We’ve had a number of queries recently on the topic of mono vs stereo outputs on the Worship Backing Band MultiTrack Player. Here’s why we decided to go the mono/mono route:

Mono/mono mixes

The stems in the player are actually mixed mono/mono (not just mono) with identical left/right mixes but crucially with completely independent left right outputs for both channels from your headphone output. It’s not a pan control, those two separate left right outputs allow you to put them into two channels of your mixing desk and are totally independent to give you a variety of options. You can pan each stem if you like to give a sense of imaging from the desk, but this only works well if you are seated in the centre of the stereo image.
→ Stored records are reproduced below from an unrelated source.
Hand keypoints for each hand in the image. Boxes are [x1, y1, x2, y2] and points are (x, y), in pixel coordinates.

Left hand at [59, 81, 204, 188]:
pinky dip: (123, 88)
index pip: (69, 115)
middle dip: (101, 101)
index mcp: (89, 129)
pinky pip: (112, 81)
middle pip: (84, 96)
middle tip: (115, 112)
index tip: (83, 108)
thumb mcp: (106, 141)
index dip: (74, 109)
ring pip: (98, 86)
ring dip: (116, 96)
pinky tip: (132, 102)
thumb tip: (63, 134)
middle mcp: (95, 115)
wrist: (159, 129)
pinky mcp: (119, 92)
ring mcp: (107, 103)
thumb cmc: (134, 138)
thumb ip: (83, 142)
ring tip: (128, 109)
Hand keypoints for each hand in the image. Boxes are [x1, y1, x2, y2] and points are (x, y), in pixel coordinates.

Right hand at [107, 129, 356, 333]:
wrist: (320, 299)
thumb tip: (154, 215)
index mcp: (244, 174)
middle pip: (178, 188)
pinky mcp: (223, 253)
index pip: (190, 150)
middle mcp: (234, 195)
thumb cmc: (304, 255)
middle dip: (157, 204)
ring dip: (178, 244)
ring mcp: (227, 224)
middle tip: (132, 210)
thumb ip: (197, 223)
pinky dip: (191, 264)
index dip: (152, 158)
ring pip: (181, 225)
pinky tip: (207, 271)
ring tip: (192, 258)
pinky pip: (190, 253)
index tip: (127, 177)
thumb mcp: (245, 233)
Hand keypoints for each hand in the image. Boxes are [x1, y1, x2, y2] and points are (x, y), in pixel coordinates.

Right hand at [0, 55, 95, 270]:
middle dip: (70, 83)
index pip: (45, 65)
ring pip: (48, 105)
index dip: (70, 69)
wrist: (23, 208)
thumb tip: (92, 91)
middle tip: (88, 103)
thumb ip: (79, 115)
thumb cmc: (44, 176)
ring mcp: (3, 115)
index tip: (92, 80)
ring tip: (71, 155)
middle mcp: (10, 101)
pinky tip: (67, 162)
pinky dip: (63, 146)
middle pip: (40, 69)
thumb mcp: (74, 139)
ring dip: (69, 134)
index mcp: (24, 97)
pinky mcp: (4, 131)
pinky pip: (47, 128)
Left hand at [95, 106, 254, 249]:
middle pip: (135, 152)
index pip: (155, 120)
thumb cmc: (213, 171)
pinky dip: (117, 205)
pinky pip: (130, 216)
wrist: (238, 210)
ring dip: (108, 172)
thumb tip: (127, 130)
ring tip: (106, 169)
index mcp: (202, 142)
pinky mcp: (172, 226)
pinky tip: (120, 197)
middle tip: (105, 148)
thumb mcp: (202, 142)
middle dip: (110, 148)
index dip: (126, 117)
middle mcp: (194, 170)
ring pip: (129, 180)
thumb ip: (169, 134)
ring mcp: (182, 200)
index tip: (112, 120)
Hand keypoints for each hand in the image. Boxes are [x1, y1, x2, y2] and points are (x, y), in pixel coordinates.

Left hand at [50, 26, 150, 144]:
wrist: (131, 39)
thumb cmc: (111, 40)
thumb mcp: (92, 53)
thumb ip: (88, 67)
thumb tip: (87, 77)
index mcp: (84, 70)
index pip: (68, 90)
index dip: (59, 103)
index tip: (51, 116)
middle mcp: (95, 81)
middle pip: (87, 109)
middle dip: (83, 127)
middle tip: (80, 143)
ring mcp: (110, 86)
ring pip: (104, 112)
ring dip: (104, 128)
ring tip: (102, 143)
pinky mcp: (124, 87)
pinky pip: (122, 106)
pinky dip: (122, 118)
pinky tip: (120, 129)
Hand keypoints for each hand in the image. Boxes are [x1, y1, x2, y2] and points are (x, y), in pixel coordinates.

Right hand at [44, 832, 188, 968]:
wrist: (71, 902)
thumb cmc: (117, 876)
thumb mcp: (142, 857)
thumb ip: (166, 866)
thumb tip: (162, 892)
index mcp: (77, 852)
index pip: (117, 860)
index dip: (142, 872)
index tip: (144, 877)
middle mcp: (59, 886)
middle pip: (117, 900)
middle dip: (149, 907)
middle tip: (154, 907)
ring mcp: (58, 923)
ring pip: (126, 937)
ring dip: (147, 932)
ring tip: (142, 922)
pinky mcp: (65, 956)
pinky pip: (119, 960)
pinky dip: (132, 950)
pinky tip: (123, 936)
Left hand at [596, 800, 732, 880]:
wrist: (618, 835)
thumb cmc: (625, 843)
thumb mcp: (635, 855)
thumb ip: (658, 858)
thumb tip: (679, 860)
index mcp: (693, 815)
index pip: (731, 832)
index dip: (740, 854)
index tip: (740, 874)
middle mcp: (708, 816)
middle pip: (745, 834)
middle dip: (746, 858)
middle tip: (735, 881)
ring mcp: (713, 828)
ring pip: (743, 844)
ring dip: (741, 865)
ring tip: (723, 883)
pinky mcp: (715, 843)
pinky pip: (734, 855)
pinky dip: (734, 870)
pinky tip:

Why stereo is far from ideal

If mixing in stereo, for the congregation seated off centre or further to the extreme right or left of the auditorium they only get to hear certain elements of the sound, which is why most churches mix mono anyway.

Why two independent mixes work well for a live band

Worship Backing Band’s mono/mono set up is designed for giving you two independent mixes for front of house and foldback monitors. So yes, you could just feed the click to the fold back mix only (don’t forget too that there’s a separate two bar intro click, a shaker click and a spoken word vocal cue that can also be sent to foldback) but typically if you had a not very confident lead vocalist you could feed a lot of the vocal or BV stems to fold back and then a little to front of house to boost their confidence of even have a lot more vocals in the house mix to support an out of tune vocal. Conversely the electric guitar may want a little of the multi track in the foldback to remind them of the recorded part but with only their live part being audible out front.

Also do remember most instruments (apart from keyboards) are mono anyway…

Solutions for churches that do still want a third output

Obviously the headphone output only has two outs so, a 3rd to carry a click track isn’t really an option. If you want multiple outputs we do supply a pre configured Ableton session within the stem pack of each song, so if you want to use Ableton with our tracks you’ll find all the routing flexibility you’ll ever want and much more. Do remember the Worship Backing Band Player is designed as a very straightforward solution for churches with limited technically know how so sound card routing options are beyond the knowledge base of many of our users.